Ficha do Proponente
Proponente
- Dalila Camargo Martins (SENAC)
Minicurrículo
- Bacharel em Audiovisual pela ECA-USP, Mestre e Doutora em Meios e Processos Audiovisuais pela PPGMPA da ECA-USP, com dissertação e tese sobre o cinema de Danièle Huillet e Jean-Marie Straub. Atualmente, é professora do curso Bacharelado em Audiovisual do SENAC-SP e da Academia Internacional de Cinema, além de programadora do Cineclube Disgraça (CCSP).
Ficha do Trabalho
Título
- O primado do material no cinema de Danièle Huillet e Jean-Marie Straub
Formato
- Presencial
Resumo
- A comunicação apresentará o primado do material no cinema de Huillet-Straub, ao qual se subentende uma crucial crítica à autoria. Para tanto, faremos comentários teóricos acerca da prática intertextual dos cineastas, breves contextualizações das políticas dos autores francesa e alemã que os influenciaram e uma análise de seu curta Introdução à “Música de acompanhamento para uma cena de cinema” de Arnold Schoenberg (1972), que questiona o controle de um artista sobre sua própria obra.
Resumo expandido
- O cinema de Danièle Huillet e Jean-Marie Straub se baseia, entre outros pilares, em uma prática intertextual ou intermidiática. Seus filmes são realizados a partir de textos multimidiáticos de diferentes épocas e autores canônicos da cultura ocidental, em três línguas (francês, alemão e italiano). Esses textos são recitados por atores profissionais ou não, às vezes estrangeiros em relação à matriz textual, no geral em paisagens ou lugares historicamente carregados. Portanto, todas essas instâncias (textos, lugares e corpos emissores) consistem na matéria-prima dos filmes huillet-straubianos.
Na tese Elective affinities: the films of Danièle Huillet and Jean-Marie Straub, Claudia Pummer escolhe o conceito de afinidade eletiva — a partir da abordagem de Michael Löwy — para explicar essa prática intertextual ou intermidiática. Pois, quando Huillet-Straub se engajam com um determinado texto (texto entendido como uma produção artística, cultural ou intelectual em qualquer mídia) para colocá-lo em filme, não somente o fazem transpondo ou traduzindo em formas cinematográficas o estilo em questão (analogia estrutural), mas também aproveitam a depuração dos fundamentos estéticos e políticos desse estilo para burilar os seus próprios. Ou seja, Huillet-Straub exprimem sua estética por meio da estética dos outros, o que, à primeira vista, apresenta-se como “um ensaísmo dos outros”, segundo Mateus Araújo.
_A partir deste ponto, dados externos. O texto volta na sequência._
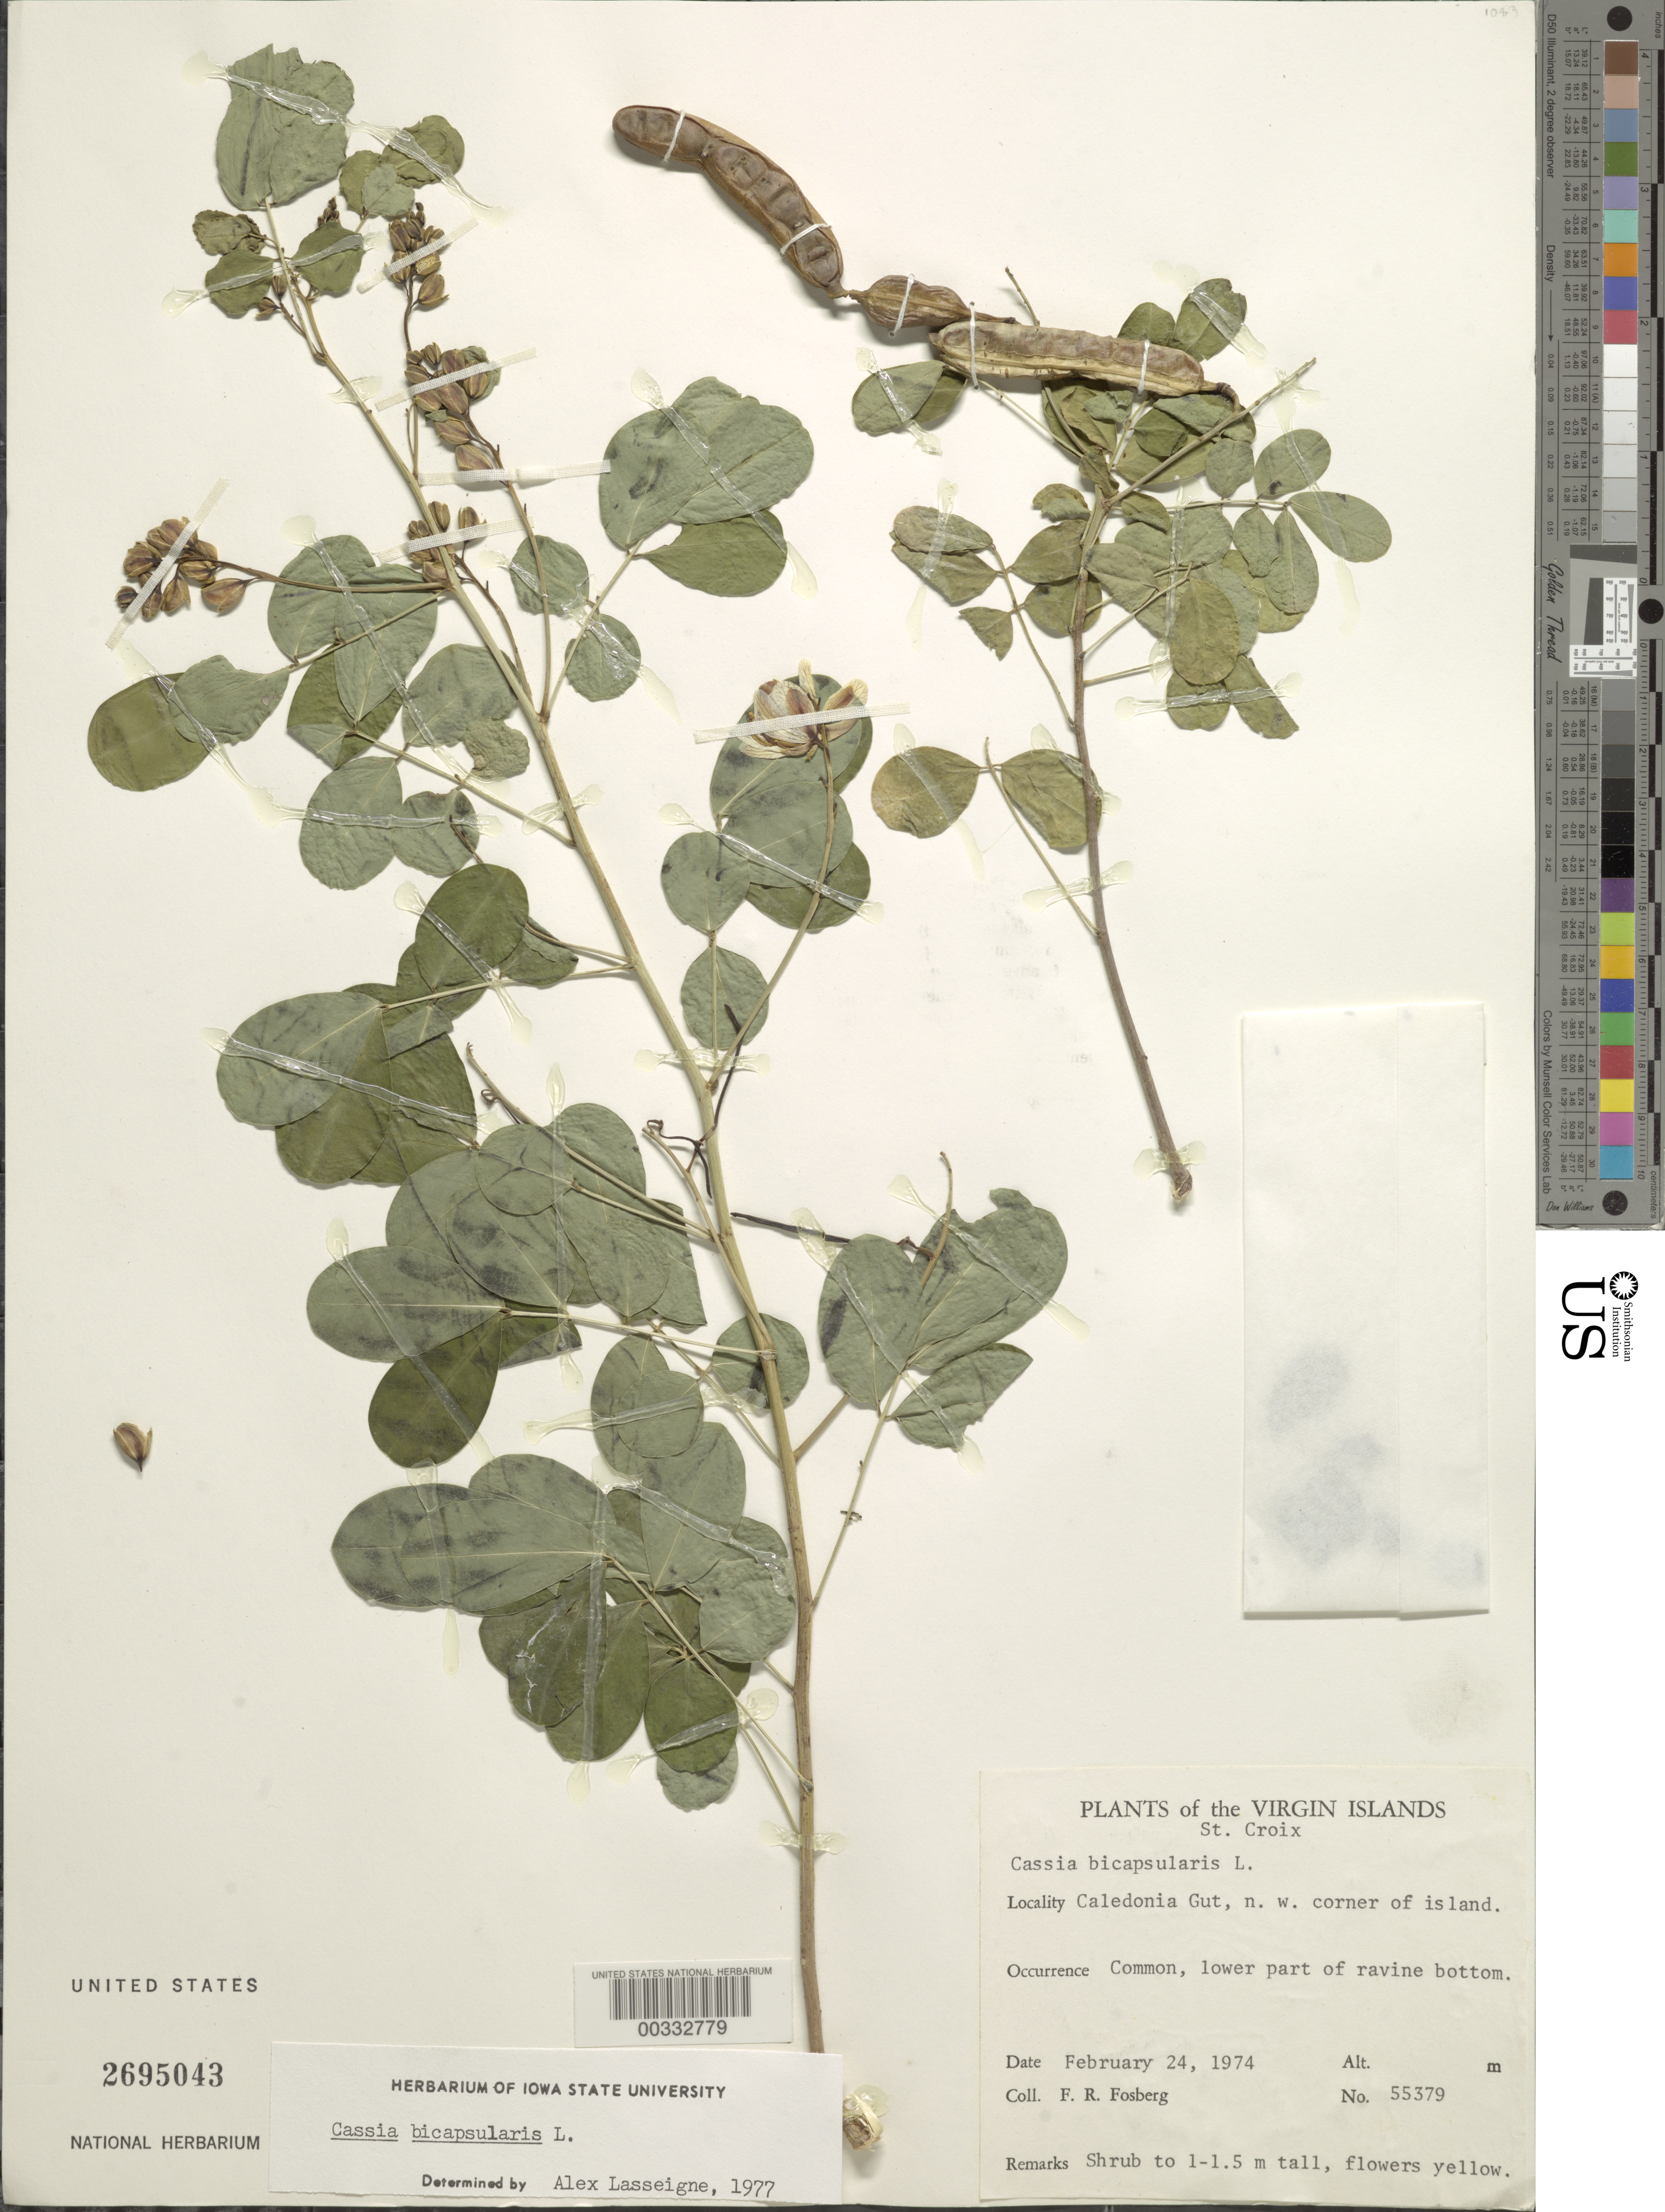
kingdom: Plantae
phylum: Tracheophyta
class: Magnoliopsida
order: Fabales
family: Fabaceae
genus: Senna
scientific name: Senna bicapsularis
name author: (L.) Roxb.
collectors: F. R. Fosberg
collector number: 55379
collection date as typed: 24 Feb 1974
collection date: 1974-02-24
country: U.S. Virgin Islands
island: St. Croix Island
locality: Caledonia gut, nw corner of island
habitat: Lower part of ravine bottom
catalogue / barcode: US 2695043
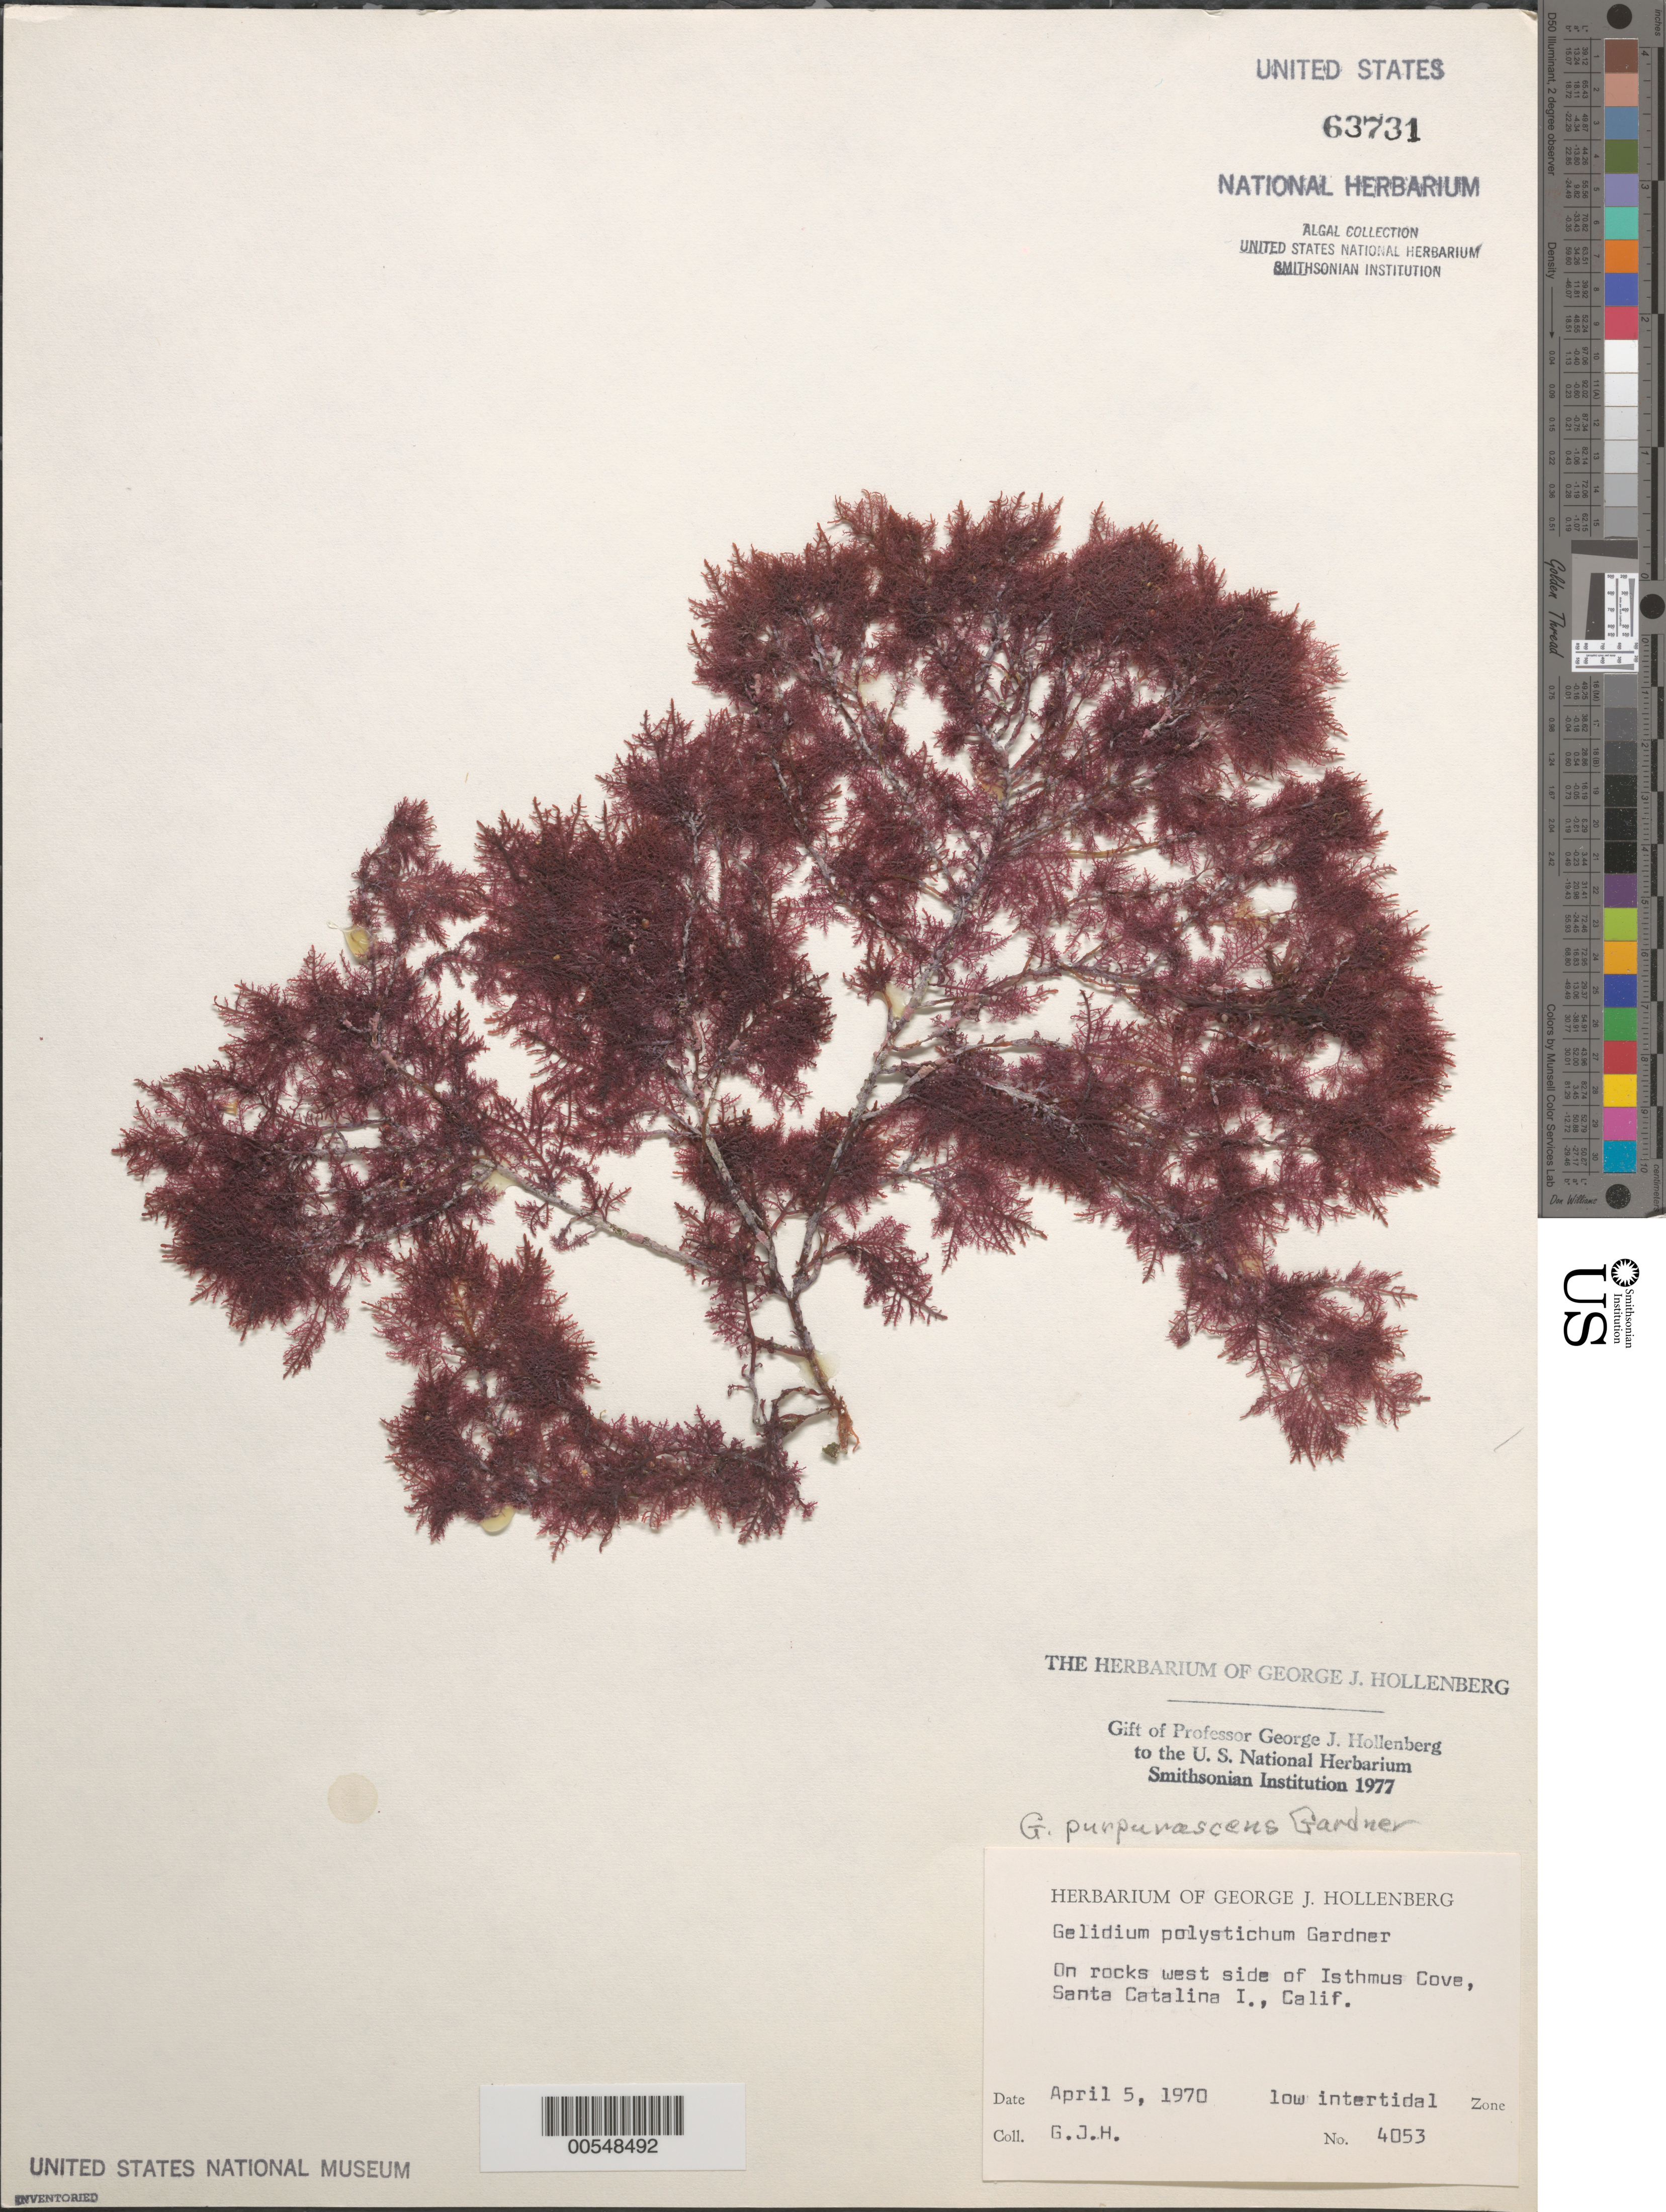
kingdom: Plantae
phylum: Rhodophyta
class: Florideophyceae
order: Gelidiales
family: Gelidiaceae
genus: Gelidium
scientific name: Gelidium purpurascens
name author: N.L. Gardner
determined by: Hollenberg, George J.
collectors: G. Hollenberg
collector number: GJH 4053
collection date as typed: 05 Apr 1970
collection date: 1970-04-05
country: United States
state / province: California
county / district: Los Angeles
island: Santa Catalina Island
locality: Isthmus Cove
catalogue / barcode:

No artigo Straub, Huillet e o ensaísmo dos outros (2013), Araújo começa por distinguir a ênfase dos cineastas na articulação argumentativa dos textos preexistentes com as imagens e sons por eles captados, isto é, uma práxis eminentemente cinematográfica (trabalho de preparação dos textos adaptados, escolha de locação, decupagem, direção de atores e recitação, montagem etc.) que produz em si sentido (na acepção de entendimento, mas igualmente de sensação), em detrimento da utilização do filme enquanto suporte para expor verbalmente (muitas vezes em voz over, outras em letreiros) o pensamento do autor do filme. Por outro lado, Araújo diz que, obviamente, há uma autoria por trás dessa articulação argumentativa ou escrupulosa artesania construtiva de Huillet-Straub, de modo que seria possível substituir a ideia de ensaísmo dos outros pela ideia de ensaísmo compartilhado.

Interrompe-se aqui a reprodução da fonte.